Le danger des politiques déflationnistes

Hier soir, Madrid, Valence et Barcelone ont été le théâtre de manifestations contre les plans prévoyant de porter l’âge de la retraite à 67 ans. Les incidents vont s’étendre au reste du pays d’ici la fin de la semaine. En fait, les problèmes économiques de l’Espagne pourraient bien s’avérer plus insolubles encore que ceux de la Grèce. L’économie espagnole a été propulsée par une bulle de l’immobilier dans les années de prospérité, et la dépression qui a suivi a été plus grave que chez la plupart des autres membres de la zone euro, dont la Grèce. Les chiffres montrent que Madrid n’est toujours sortie de la récession, et qu’elle en paie le prix social et économique avec un chômage situé à 20 %, 35 % des jeunes se trouvant sans emploi, le taux le plus élevé de la zone euro.

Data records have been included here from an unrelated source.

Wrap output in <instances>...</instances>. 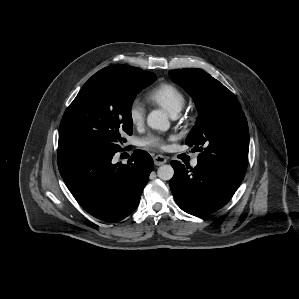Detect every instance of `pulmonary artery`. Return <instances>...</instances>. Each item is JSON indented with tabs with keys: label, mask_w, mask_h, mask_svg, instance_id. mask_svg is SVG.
Wrapping results in <instances>:
<instances>
[{
	"label": "pulmonary artery",
	"mask_w": 299,
	"mask_h": 299,
	"mask_svg": "<svg viewBox=\"0 0 299 299\" xmlns=\"http://www.w3.org/2000/svg\"><path fill=\"white\" fill-rule=\"evenodd\" d=\"M198 164L197 159L192 160L191 165L195 167Z\"/></svg>",
	"instance_id": "e3ab8cb5"
}]
</instances>
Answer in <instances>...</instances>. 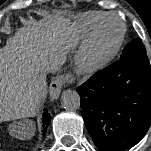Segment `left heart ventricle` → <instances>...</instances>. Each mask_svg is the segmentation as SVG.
<instances>
[{"mask_svg":"<svg viewBox=\"0 0 151 151\" xmlns=\"http://www.w3.org/2000/svg\"><path fill=\"white\" fill-rule=\"evenodd\" d=\"M121 31V25L118 20L108 19L102 26L98 35L95 51L98 54L107 52L115 43Z\"/></svg>","mask_w":151,"mask_h":151,"instance_id":"left-heart-ventricle-1","label":"left heart ventricle"}]
</instances>
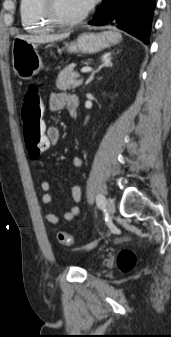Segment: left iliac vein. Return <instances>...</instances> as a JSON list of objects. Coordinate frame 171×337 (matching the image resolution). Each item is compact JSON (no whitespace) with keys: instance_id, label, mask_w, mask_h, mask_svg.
Listing matches in <instances>:
<instances>
[{"instance_id":"4c4485c4","label":"left iliac vein","mask_w":171,"mask_h":337,"mask_svg":"<svg viewBox=\"0 0 171 337\" xmlns=\"http://www.w3.org/2000/svg\"><path fill=\"white\" fill-rule=\"evenodd\" d=\"M105 208H106V211L109 213V214H113L114 211H115V203H114V200L111 199V198H108L106 201H105ZM93 246V244H91L89 246V248H91Z\"/></svg>"}]
</instances>
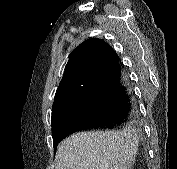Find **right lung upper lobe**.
I'll return each instance as SVG.
<instances>
[{"instance_id": "obj_1", "label": "right lung upper lobe", "mask_w": 177, "mask_h": 169, "mask_svg": "<svg viewBox=\"0 0 177 169\" xmlns=\"http://www.w3.org/2000/svg\"><path fill=\"white\" fill-rule=\"evenodd\" d=\"M117 54L101 39H88L70 55L63 78L55 94L54 104L87 83L89 79Z\"/></svg>"}]
</instances>
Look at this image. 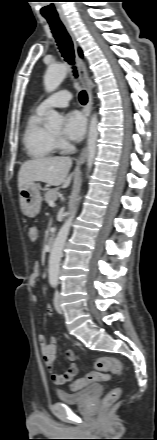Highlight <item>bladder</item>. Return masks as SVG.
<instances>
[{
    "instance_id": "1",
    "label": "bladder",
    "mask_w": 157,
    "mask_h": 440,
    "mask_svg": "<svg viewBox=\"0 0 157 440\" xmlns=\"http://www.w3.org/2000/svg\"><path fill=\"white\" fill-rule=\"evenodd\" d=\"M98 385H90L76 392H66L58 390L56 392L57 398L60 402L65 404H82L86 402L97 391Z\"/></svg>"
}]
</instances>
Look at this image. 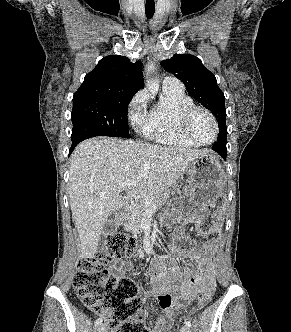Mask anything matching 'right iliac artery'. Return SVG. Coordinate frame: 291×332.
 <instances>
[{"label": "right iliac artery", "instance_id": "right-iliac-artery-1", "mask_svg": "<svg viewBox=\"0 0 291 332\" xmlns=\"http://www.w3.org/2000/svg\"><path fill=\"white\" fill-rule=\"evenodd\" d=\"M103 319L100 317L96 320V325H100L102 323Z\"/></svg>", "mask_w": 291, "mask_h": 332}]
</instances>
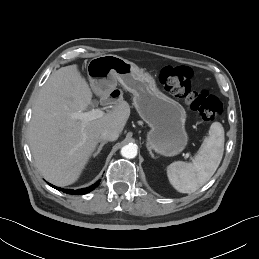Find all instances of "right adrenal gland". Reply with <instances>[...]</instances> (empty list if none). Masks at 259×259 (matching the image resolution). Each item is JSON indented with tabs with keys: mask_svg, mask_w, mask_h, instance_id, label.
I'll return each mask as SVG.
<instances>
[{
	"mask_svg": "<svg viewBox=\"0 0 259 259\" xmlns=\"http://www.w3.org/2000/svg\"><path fill=\"white\" fill-rule=\"evenodd\" d=\"M106 143H107L106 141H102V142L100 143V145H99L98 148H97V151L93 154V157H94V158L100 153V151L102 150L103 146H104Z\"/></svg>",
	"mask_w": 259,
	"mask_h": 259,
	"instance_id": "obj_1",
	"label": "right adrenal gland"
}]
</instances>
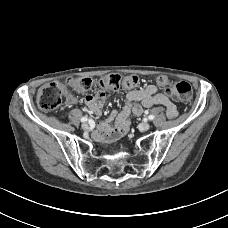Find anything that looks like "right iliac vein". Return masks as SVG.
I'll return each mask as SVG.
<instances>
[{"instance_id":"right-iliac-vein-1","label":"right iliac vein","mask_w":228,"mask_h":228,"mask_svg":"<svg viewBox=\"0 0 228 228\" xmlns=\"http://www.w3.org/2000/svg\"><path fill=\"white\" fill-rule=\"evenodd\" d=\"M81 127H82L83 130H88V128H89V126H88L87 123H83V124L81 125Z\"/></svg>"}]
</instances>
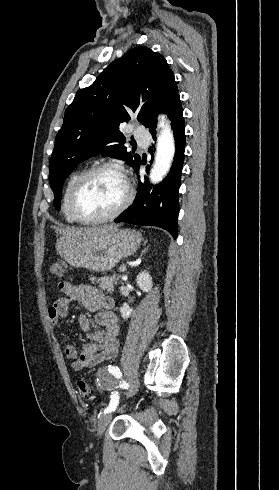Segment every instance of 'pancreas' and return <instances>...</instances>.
Masks as SVG:
<instances>
[{
    "label": "pancreas",
    "mask_w": 279,
    "mask_h": 490,
    "mask_svg": "<svg viewBox=\"0 0 279 490\" xmlns=\"http://www.w3.org/2000/svg\"><path fill=\"white\" fill-rule=\"evenodd\" d=\"M119 278V274H113V276H102V278H93L91 282L92 284H95V282L96 284H99V288H102V290L113 292L114 286Z\"/></svg>",
    "instance_id": "1"
}]
</instances>
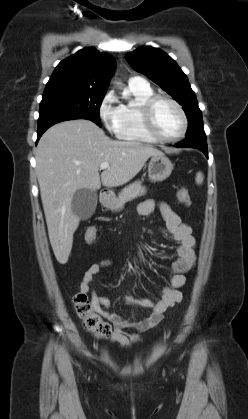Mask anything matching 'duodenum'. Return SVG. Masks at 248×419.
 <instances>
[{
    "mask_svg": "<svg viewBox=\"0 0 248 419\" xmlns=\"http://www.w3.org/2000/svg\"><path fill=\"white\" fill-rule=\"evenodd\" d=\"M110 199V193L108 191L101 192V200L102 202H107Z\"/></svg>",
    "mask_w": 248,
    "mask_h": 419,
    "instance_id": "1",
    "label": "duodenum"
}]
</instances>
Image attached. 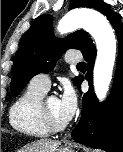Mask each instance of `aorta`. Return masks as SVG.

Ainsi l’Irlande, la Grèce, l’Espagne et d’autres subissent ce que les économistes définissent comme une “dévaluation interne”, euphémisme qui revient en réalité à pratiquer des coupes sombres dans les salaires et les coûts et à laisser si besoin est le chômage crever le plafond. Le problème, comme le suggère entre autres le prix Nobel de l’Economie Joseph Stiglitz, c’est que ces politiques déflationnistes menacent d’aggraver la rétractation de ces économies, ce qui déclencherait une crise budgétaire encore plus grave, les revenus fiscaux s’effondrant tandis que les allocations chômages augmenteraient.